ASSIGNED TASK: Print the data that follows exactly, leaving nothing out.

Page-level text extractions:
========================================================================

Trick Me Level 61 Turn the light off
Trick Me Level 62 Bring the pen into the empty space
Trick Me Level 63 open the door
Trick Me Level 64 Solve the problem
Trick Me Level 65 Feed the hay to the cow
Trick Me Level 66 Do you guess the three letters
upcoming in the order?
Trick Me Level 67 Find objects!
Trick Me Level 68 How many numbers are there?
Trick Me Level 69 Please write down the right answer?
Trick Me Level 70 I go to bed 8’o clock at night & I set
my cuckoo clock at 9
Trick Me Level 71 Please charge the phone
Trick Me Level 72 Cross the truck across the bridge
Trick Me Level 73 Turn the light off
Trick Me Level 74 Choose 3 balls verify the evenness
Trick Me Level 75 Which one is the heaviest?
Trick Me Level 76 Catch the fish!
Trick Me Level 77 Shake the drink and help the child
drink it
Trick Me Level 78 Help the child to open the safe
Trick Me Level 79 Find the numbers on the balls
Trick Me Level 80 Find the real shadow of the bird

========================================================================

RESULT FOR THIS TASK:
Trick Me Level 61 Turn the light off
Trick Me Level 62 Bring the pen into the empty space
Trick Me Level 63 open the door
Trick Me Level 64 Solve the problem
Trick Me Level 65 Feed the hay to the cow
Trick Me Level 66 Do you guess the three letters
upcoming in the order?
Trick Me Level 67 Find objects!
Trick Me Level 68 How many numbers are there?
Trick Me Level 69 Please write down the right answer?
Trick Me Level 70 I go to bed 8’o clock at night & I set
my cuckoo clock at 9
Trick Me Level 71 Please charge the phone
Trick Me Level 72 Cross the truck across the bridge
Trick Me Level 73 Turn the light off
Trick Me Level 74 Choose 3 balls verify the evenness
Trick Me Level 75 Which one is the heaviest?
Trick Me Level 76 Catch the fish!
Trick Me Level 77 Shake the drink and help the child
drink it
Trick Me Level 78 Help the child to open the safe
Trick Me Level 79 Find the numbers on the balls
Trick Me Level 80 Find the real shadow of the bird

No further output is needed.